ABERROMETRY

ABERROMETRY
Arthur Cummings
Published: Tuesday, March 3, 2015

Intraoperative wavefront aberrometry measurements of refraction in the aphakic stage of a cataract procedure show good reproducibility, but good measurements are only possible in about half of attempts and the range of error appears to be too large to be used in a clinical setting, according to the results of a study presented by Jan O Huelle MD at the XXXII Congress of the ESCRS in London.

“More efforts are required to improve the precision and quality of measurements before intraoperative wavefront aberrometry can be used to guide the surgical refractive plan in cataract surgery,” said Dr Huelle, South West Peninsula Deanery, NHS South West Peninsula, UK, and Dr Stephan Linke, University Medical Centre Hamburg-Eppendorf (UKE), Germany.

Dr Huelle noted that studies have shown that wavefront aberrometry refraction measurements agree closely with manifest refraction. There are reports in the literature suggesting that intraoperative biometry during cataract surgery can provide a very good estimation of the appropriate intraocular lens (IOL) dioptric power needed for optimum visual outcome in a given eye. However, the aphakia formulas used in those studies are all based on a different method of measurement, namely autorefractive retinoscopy.

“Up until now there has been no data on the precision of intraoperative wavefront aberrometry measurements for IOL estimation when used with published aphakia formulas for IOL calculations. We wanted to fill that gap,” Dr Huelle said.

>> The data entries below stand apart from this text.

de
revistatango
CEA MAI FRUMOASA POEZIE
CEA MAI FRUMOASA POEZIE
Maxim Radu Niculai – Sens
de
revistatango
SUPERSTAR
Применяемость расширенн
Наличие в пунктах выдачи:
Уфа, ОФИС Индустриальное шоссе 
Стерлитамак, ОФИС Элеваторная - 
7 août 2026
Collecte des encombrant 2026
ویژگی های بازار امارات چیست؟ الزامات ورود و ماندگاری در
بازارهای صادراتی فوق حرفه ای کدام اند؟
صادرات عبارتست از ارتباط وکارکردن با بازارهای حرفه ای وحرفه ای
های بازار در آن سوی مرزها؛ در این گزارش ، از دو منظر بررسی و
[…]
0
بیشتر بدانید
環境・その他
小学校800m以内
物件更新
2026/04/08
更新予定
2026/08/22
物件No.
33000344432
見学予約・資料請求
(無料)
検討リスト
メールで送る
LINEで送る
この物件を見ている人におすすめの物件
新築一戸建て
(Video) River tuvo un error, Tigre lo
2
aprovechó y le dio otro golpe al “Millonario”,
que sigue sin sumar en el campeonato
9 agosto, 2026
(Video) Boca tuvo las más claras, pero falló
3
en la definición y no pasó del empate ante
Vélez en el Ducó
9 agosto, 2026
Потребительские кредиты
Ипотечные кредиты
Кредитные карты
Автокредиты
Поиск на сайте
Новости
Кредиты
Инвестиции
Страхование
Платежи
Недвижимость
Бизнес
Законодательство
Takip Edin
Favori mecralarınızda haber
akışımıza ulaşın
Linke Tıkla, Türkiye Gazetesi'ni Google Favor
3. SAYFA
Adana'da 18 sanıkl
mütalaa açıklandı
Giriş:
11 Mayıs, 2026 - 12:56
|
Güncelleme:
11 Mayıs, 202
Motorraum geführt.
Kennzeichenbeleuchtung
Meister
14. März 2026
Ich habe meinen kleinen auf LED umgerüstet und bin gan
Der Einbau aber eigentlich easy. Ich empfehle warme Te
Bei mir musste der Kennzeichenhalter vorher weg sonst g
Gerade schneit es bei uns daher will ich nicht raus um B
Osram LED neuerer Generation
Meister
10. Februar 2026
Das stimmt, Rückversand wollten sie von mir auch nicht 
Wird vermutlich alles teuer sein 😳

Their study included in 74 eyes of 74 consecutive patients with a mean age of 69 years who were undergoing straightforward cataract surgery. All eyes underwent preoperative biometry measurements with the IOL master V. All eyes also underwent seven intraoperative wavefront aberrometry measurements performed at different stages during cataract surgery. Manifest refraction at three months after surgery served as the best estimate for the refractive outcome.

In their analysis, they used automated wavefront map area calculation to obtain an objective quality grading of the aberrometry measurement. They also used Holladay refractive vergence formula to retrospectively calculate the IOL that would have provided the target refraction. They also performed regression analysis to generate formulas to predict the adjusted IOL, based on the aphakic spherical equivalent. (Figure 1)

The researchers found that, out of 814 intraoperative wavefront measurement attempts, only 478 were successful and in only 40.6 per cent of eyes were all three measurements at the aphakic stage successful. The most successful readings were in aphakia with OVD.

The highest quality wavefront measurements were achieved after clear corneal incision and the lowest when the eyes were pseudophakic with OVD. The quality of the wavefront measurements at the aphakic stage was somewhere around the middle.

Dr Huelle noted that if they had used the published autorefractive retinoscopy based aphakia formulas among those with three successful aphakic wavefront measurements, less than 20 per cent would have been within 0.5D of target refraction, and less than 30 per cent would have been within 1.0D.

However, when using the aphakia formula derived from their regression analysis, 25 per cent of eyes would have been within 0.5D of target and 53.1 per cent would have been within one dioptre. Moreover, when they modified their formula to take the axial length into account, 40.6 per cent and 70.3 per cent would have been within 0.5D and 1.0D of target refraction respectively.

“Intraoperative wavefront aberrometry shows good reproducibility in aphakia if the measurement succeeds. But clinically the ranges appear to be too large, and that is why the measurement precision needs improving,” said Dr Huelle and Dr Linke.